They made a big move into sub-ohm with the Subtanks. They've got to be smart guys to have gotten this far so they must have given some consideration to the insulators. With that premise, I can think of a few possibilities;

1) they were trying to take advantage of Christmas buying frenzy (same as US manufacturers) so they just went with what was readily available and used Delrin (the first (white) insulator)
1a) PEEK parts are hard to make,
1b) not many suppliers, would have taken a while for a custom order
1c) PEEK is not common but Delrin is, lots of suppliers, could get them fast.
1d) the white insulator was fine for most people, no regs against using it so OK from a business perspective.

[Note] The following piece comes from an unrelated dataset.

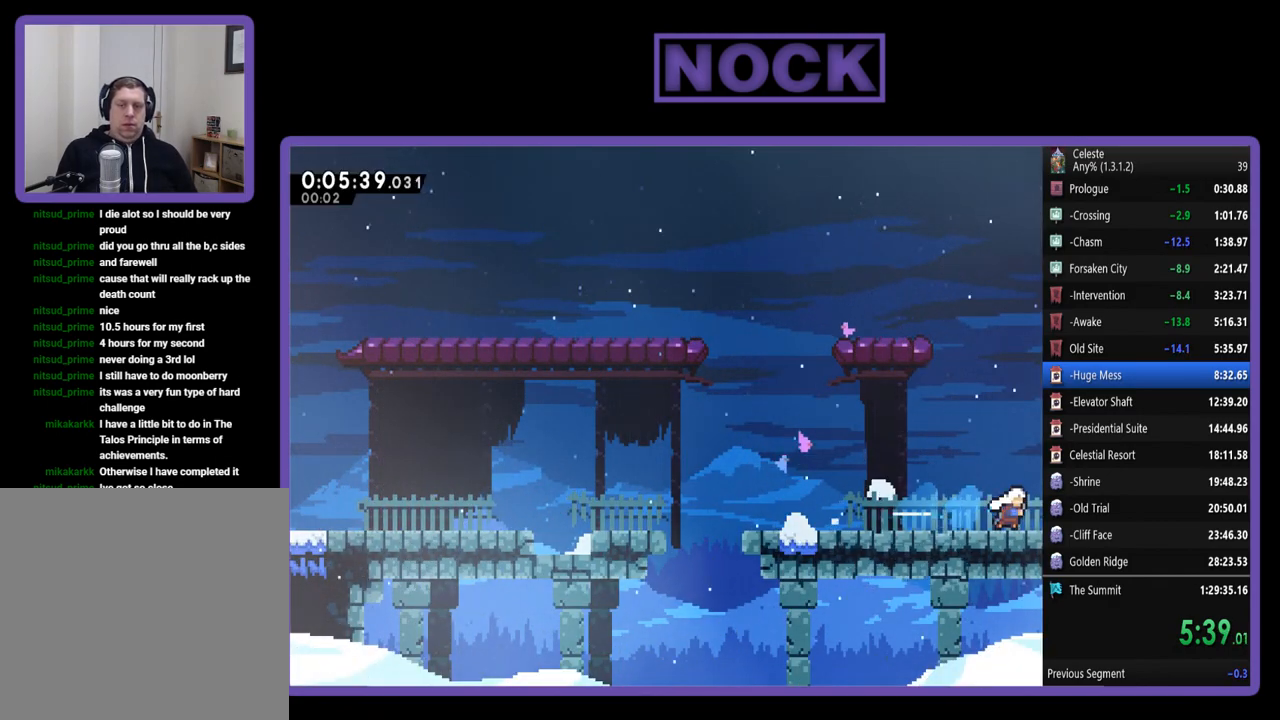
{"buttons": ["R2", "DPAD_RIGHT"], "left_stick": "center", "events": [[83, "CROSS", "down"], [217, "CROSS", "up"], [317, "DPAD_DOWN", "up"]]}
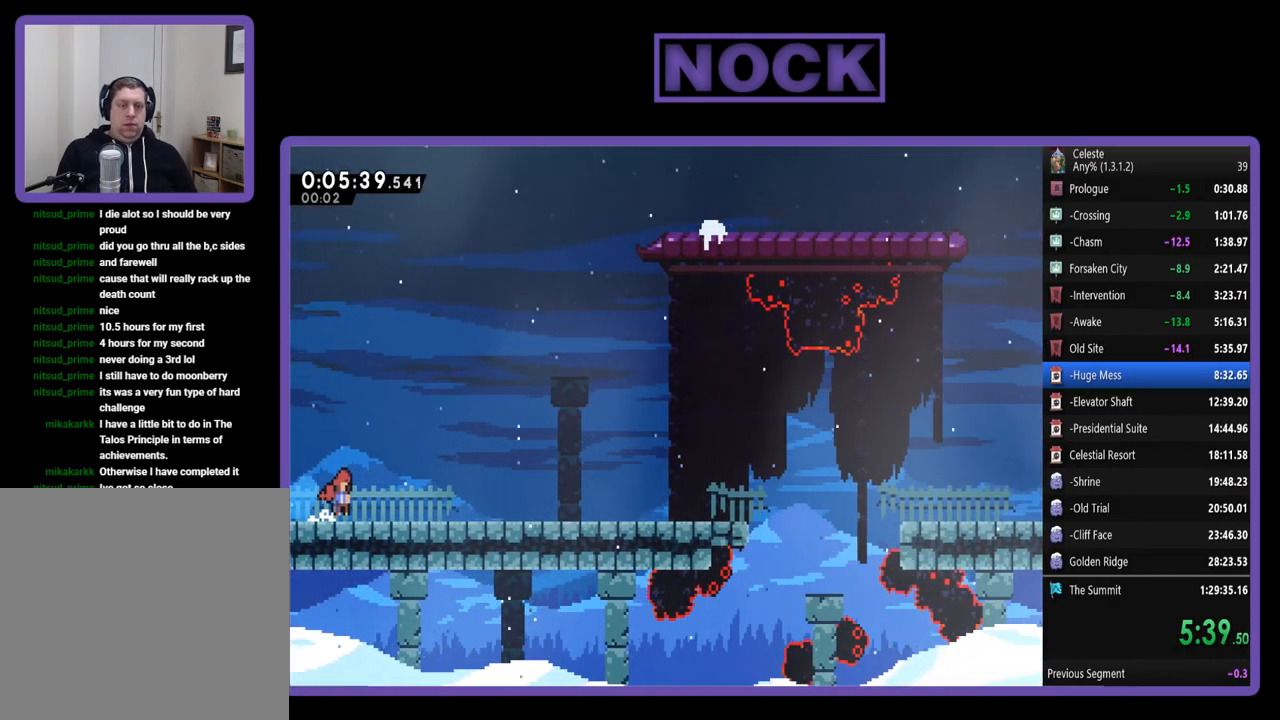
{"buttons": ["CROSS", "R2", "DPAD_RIGHT"], "left_stick": "center", "events": [[283, "CROSS", "down"]]}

2) their supplier for the parts messed up,
2a) this is unlikely with such Expensive material.
2b) but you never know, With no regs and no QA, Anything is possible

3) someone sabotaged them to take them down a notch
3a) I read recently that "business sabotage" has started happening over there, just like here.
3b) if this is the case, it certainly worked.

I've lost trust with this issue and others that can directly affect my health so I'm making my own insulators from here on out. I ordered new material today. I'll probably post something when I make it. I'm making them from top-quality US made material. It will be a couple weeks for the material to get here but PM me if you don't see anything on it here and I'll mail you one.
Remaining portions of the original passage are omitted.